Конечно (створы опять начали сдвигаться), можно вообразить, что и сам он – один из них, сам – хранитель секретов, мастер заклятий, зловещий манипулятор; вечный разум колдуна, хитро заключенный в рыбье тело. Вечный: предположим, что это так: разумеется, он жил вечно или почти вечно, дожил до теперешнего времени (если предположить (погружаемся глубже), что это время – теперешнее); он не умер, отмерив век, положенный рыбе или даже принцу. Ему кажется, что он протягивается назад (или вперед?) без начала (или конца?), и уже не в силах припомнить, лежат ли в будущем великие повести, над которыми он неустанно размышляет (предполагая, что знает их), или они погребены в былом. Предположим, что именно так хранятся секреты, и помнятся древние повести, и творятся нерушимые заклятья…
Нет. Они знают. Они не предполагают. Он думает: как они уверенны и спокойны, как невыразима красота их правдивых лиц и задающих работу рук, крепких, как рыболовный крючок, засевший глубоко в глотке.
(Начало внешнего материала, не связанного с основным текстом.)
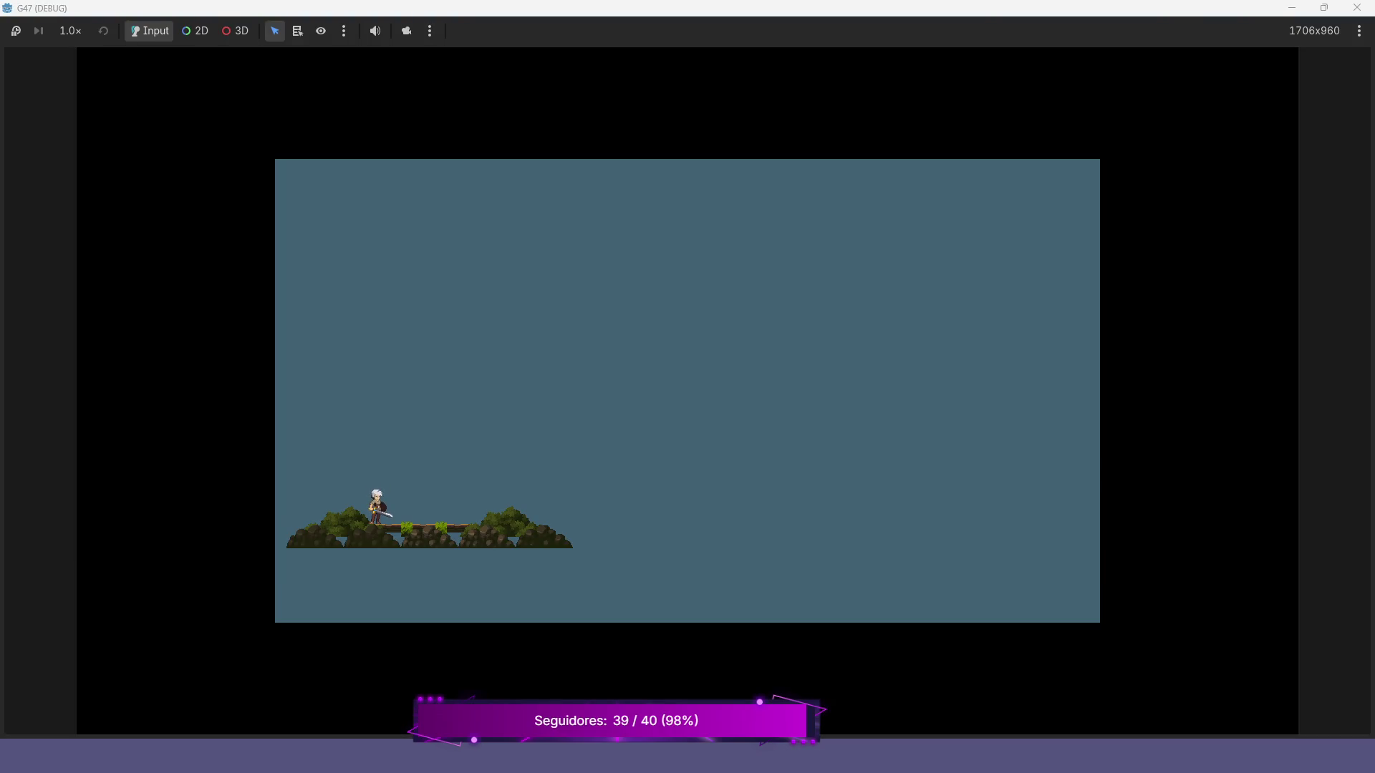
{"action": "key", "text": "Right"}
{"action": "key", "text": "Left"}
{"action": "key", "text": "Right"}
{"action": "key", "text": "Left"}
{"action": "key", "text": "Right"}
{"action": "key", "text": "space"}
{"action": "key", "text": "Left"}
{"action": "key", "text": "Right"}
{"action": "key", "text": "Left"}
{"action": "key", "text": "F8"}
Он так же несведущ, как малек; не знает ничего; и не хочет знать – не хочет спрашивать их, даже если предположить (внутреннее окно бесшумно распахивается), что они ответят: в самом ли деле однажды ночью, в августе, один молодой человек… Он стоит на скалах, что вздымают голые уступы в губительный воздух. Юношу поразила метаморфоза, как молния некогда – этот пруд. Наверное, он поплатился за оскорбление, у вас свои резоны, поймите меня правильно, я тут совсем ни при чем. Предположим только, что этот молодой человек воображает воспоминание, воображает свое единственное и последнее воспоминание (остальное, все остальное – только предположения): ужасный удушливый вздох на смертельном безводье, плавятся руки и ноги, он бьется в воздухе (воздухе!) и наконец – падает с ужасным облегчением в холодную, сладкую воду, где и будет пребывать – обречен пребывать вечно.
Предположим, он не может вспомнить, почему это случилось: только предполагает во сне, что так всё и было.
Чем он так вас уязвил?
Или же Повести потребовался посредник, некий maquereau,[7] а он просто подвернулся под руку?
Отчего я не могу припомнить мой грех?
Но Дедушка Форель уже крепко спит, а наяву ничего подобного предположить бы не мог. Все створы закрыты перед его открытыми глазами, всё вокруг – вода, и вода вдали. Дедушке Форели снится, будто он отправился на рыбалку.